You then, of course, get the argument “But it’s international funds, of course they’re going to wait for thresholds. Everybody does that!” Well, no, no they don’t.

My partner Benedict sells his music on the platform Bandcamp, which is a really great site for independent music artists to sell their wares. They have people from all over the world, and this is their stance:

We’re proud of the fact that when you choose to pay an artist on Bandcamp, your money reaches them quickly, and in a way that is simple to explain and understand. Our business, which was founded in 2008 and has been profitable since 2012, is based on taking a revenue share of sales. Our share is 15% on digital items, and 10% on physical goods. Payment processor fees are separate and vary depending on the size of the transaction, but for an average size purchase, amount to an additional 4-7%. The remainder, usually 80-85%, goes directly to the artist, and we pay out daily.

Bandcamp website

That’s right, boys and girls, they pay their artists daily. They use Paypal to do so, which eliminates the issue with international payments. Why doesn’t Amazon do this? That’s a very good question, and one that only Amazon can answer.
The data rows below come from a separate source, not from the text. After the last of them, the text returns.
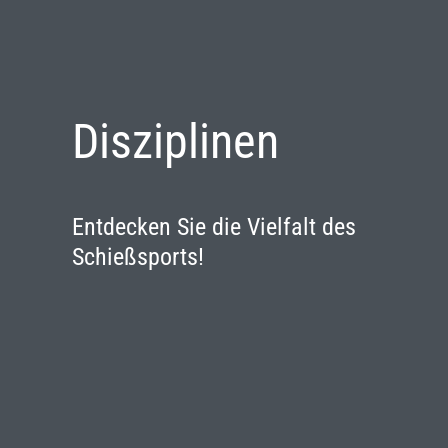
Disziplinen
Entdecken Sie die Vielfalt des
Schießsports!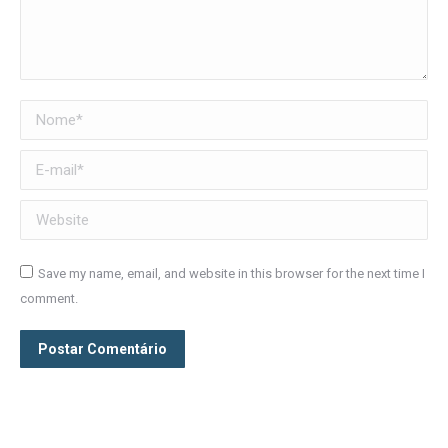
Nome *
E-mail *
Website
Save my name, email, and website in this browser for the next time I
comment.
Postar Comentário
The upshot of all of this is that there is little to no benefit to me as an independent author in my keeping my books available under Kindle Unlimited. I can choose not to advertise and see a nice blank line of zero sales and zero reads, or I can pay for advertising at a minimum of double the return from KU reads and not see any of that money (remember, it’s 25c a book return for “The Map in the Fortune Cookie”) until I make $100USD in revenue.

All the while, not having any capacity to sell anywhere else.

In the end, the decision becomes easy. I will continue to sell my books on Amazon, but I have cancelled my KDP Select option on both of my fiction works, which means I can also sell them directly from my website with PayPal for whatever damned price I like. I will have that set up over the next few days. I will still have advertising costs, but it’s under my terms and I might just actually get to see the money.